Sunday, June 1, 2008

Review: Theirs Was the Kingdom



Theirs Was the Kingdom by R.F. Delderfield is one of those "family saga"/"sweeping epics" that I would have eaten up when I was in high school.  There is more interwoven historical detail than bodice ripping, but otherwise this book is right up there with John Jakes's "Kent Family Chronicals" and other books of the 1970s school of historical novels.  Meaning that the men are all strong, the women are all lusty, the hero is moral but misunderstood, the villans are evil and usually deformed.  The characters do not have much depth, but there are a lot of them, and separate plots involve each of them.

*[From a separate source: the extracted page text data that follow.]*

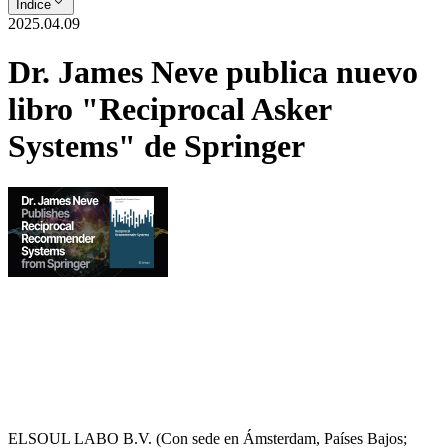
Índice
2025.04.09
Dr. James Neve publica nuevo
libro "Reciprocal Asker
Systems" de Springer
ELSOUL LABO B.V. (Con sede en Ámsterdam, Países Bajos;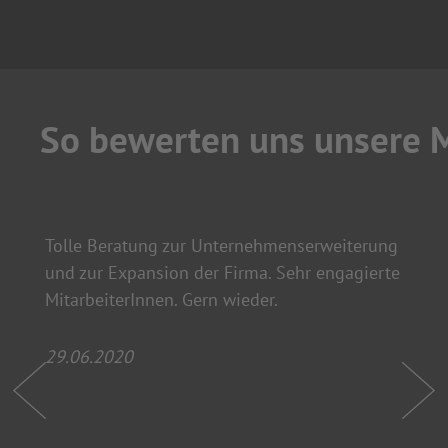
So bewerten uns unsere
Tolle Beratung zur Unternehmenserweiterung
und zur Expansion der Firma. Sehr engagierte
MitarbeiterInnen. Gern wieder.
29.06.2020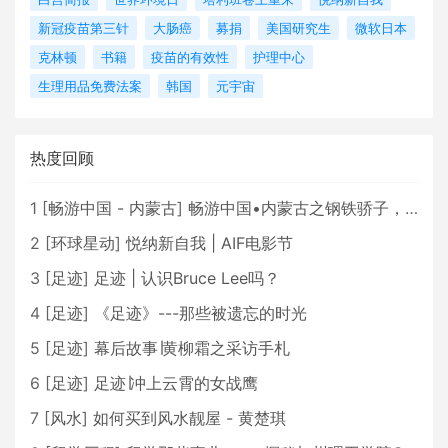
新冠疫苗第三针
大肠癌
募捐
美国研究生
微软日本
克林顿
书籍
疫苗的有效性
护理中心
生理用品免费法案
韩国
元宇宙
热度回顾
1
[
畅游中国 - 内蒙古
]
畅游中国•内蒙古之钢铁骄子，魅力包头
2
[
环球星动
]
悦纳新自我 | AIF电影节
3
[
足迹
]
足迹 | 认识Bruce Lee吗？
4
[
足迹
]
《足迹》---那些被遗忘的时光
5
[
足迹
]
幕后故事∣黄柳霜之采访手札
6
[
足迹
]
足迹∣冲上云霄的女战鹰
7
[
风水
]
如何买到风水靓屋 - 黄楚琪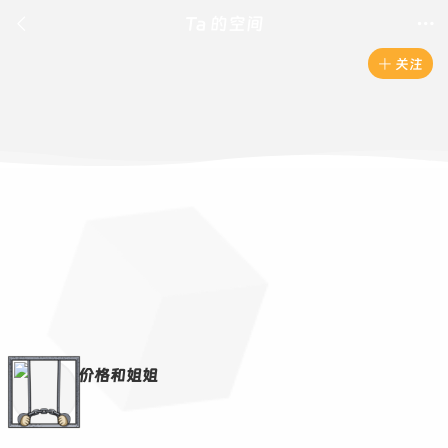

Ta 的空间

关注

价格和姐姐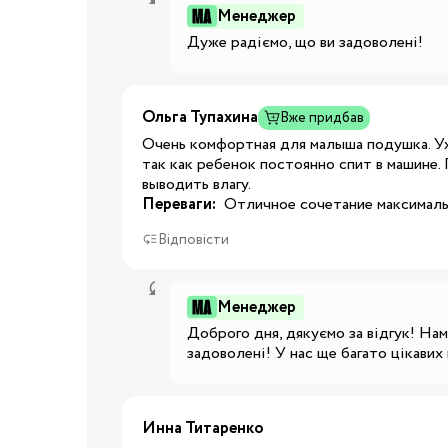
Менеджер
Ванночки
Дуже радіємо, що ви задоволені!
Аксесуари для ванн
Подарунки та сувеніри
Стільчики для годуванн
Ольга Тупахина
Вже придбав
Електроприлади
Очень комфортная для малыша подушка. Уж
так как ребенок постоянно спит в машине.
Коляски
выводить влагу.
Переваги:
 Отличное сочетание максималь
Віжки
Нагрудні сумки
Вулиця
Відповісти
Дитячий транспорт
Аксесуари для колясок
Менеджер
Автокрісла
Доброго дня, дякуємо за відгук! Нам
задоволені! У нас ще багато цікавих
Аксесуари для
Подорожі
подорожей
Валізи для подороже
Инна Титаренко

Unfortunately, while the story is interesting, the writing is a little much. This is a typical sentence (yes, one sentence):
It was only then that he remembered the fearful risks Avery was running by coming here, a man with a double murder charge hanging over him and no means, at this distance, to establish his innocence, for who would be likely to believe that a rake like Avery had shot a man in self-defence after a whore had squeezed him dry, and afterwards fled into the night in the back of one of Swann's frigates as far as Harwich, where he had bribed a Dutch skipper to carry him to the Continent.
Whew! I give it a 3/5 stars because I think it is a two-star book for adults, but would be a four-star book for younger readers. If younger readers stil read historical fiction, this would be appropriate -- it is definitely PG and the history is interesting.